◆ GIVEN DATA:
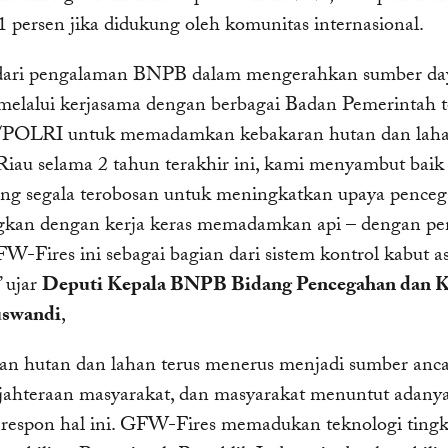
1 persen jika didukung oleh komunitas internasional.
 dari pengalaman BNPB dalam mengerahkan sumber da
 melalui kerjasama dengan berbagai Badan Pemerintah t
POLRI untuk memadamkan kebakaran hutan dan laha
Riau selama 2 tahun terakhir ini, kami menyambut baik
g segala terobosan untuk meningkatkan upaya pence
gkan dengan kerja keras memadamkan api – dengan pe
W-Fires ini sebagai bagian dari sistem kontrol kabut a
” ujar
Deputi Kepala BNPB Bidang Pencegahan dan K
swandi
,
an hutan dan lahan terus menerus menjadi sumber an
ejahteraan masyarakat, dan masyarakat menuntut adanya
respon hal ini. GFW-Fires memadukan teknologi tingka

◆ PROBLEM TO SOLVE: Retype the listing above exactly, pictures excluded.

◆ YOUR SOLUTION:
1 persen jika didukung oleh komunitas internasional.
 dari pengalaman BNPB dalam mengerahkan sumber da
 melalui kerjasama dengan berbagai Badan Pemerintah t
POLRI untuk memadamkan kebakaran hutan dan laha
Riau selama 2 tahun terakhir ini, kami menyambut baik
g segala terobosan untuk meningkatkan upaya pence
gkan dengan kerja keras memadamkan api – dengan pe
W-Fires ini sebagai bagian dari sistem kontrol kabut a
” ujar
Deputi Kepala BNPB Bidang Pencegahan dan K
swandi
,
an hutan dan lahan terus menerus menjadi sumber an
ejahteraan masyarakat, dan masyarakat menuntut adanya
respon hal ini. GFW-Fires memadukan teknologi tingka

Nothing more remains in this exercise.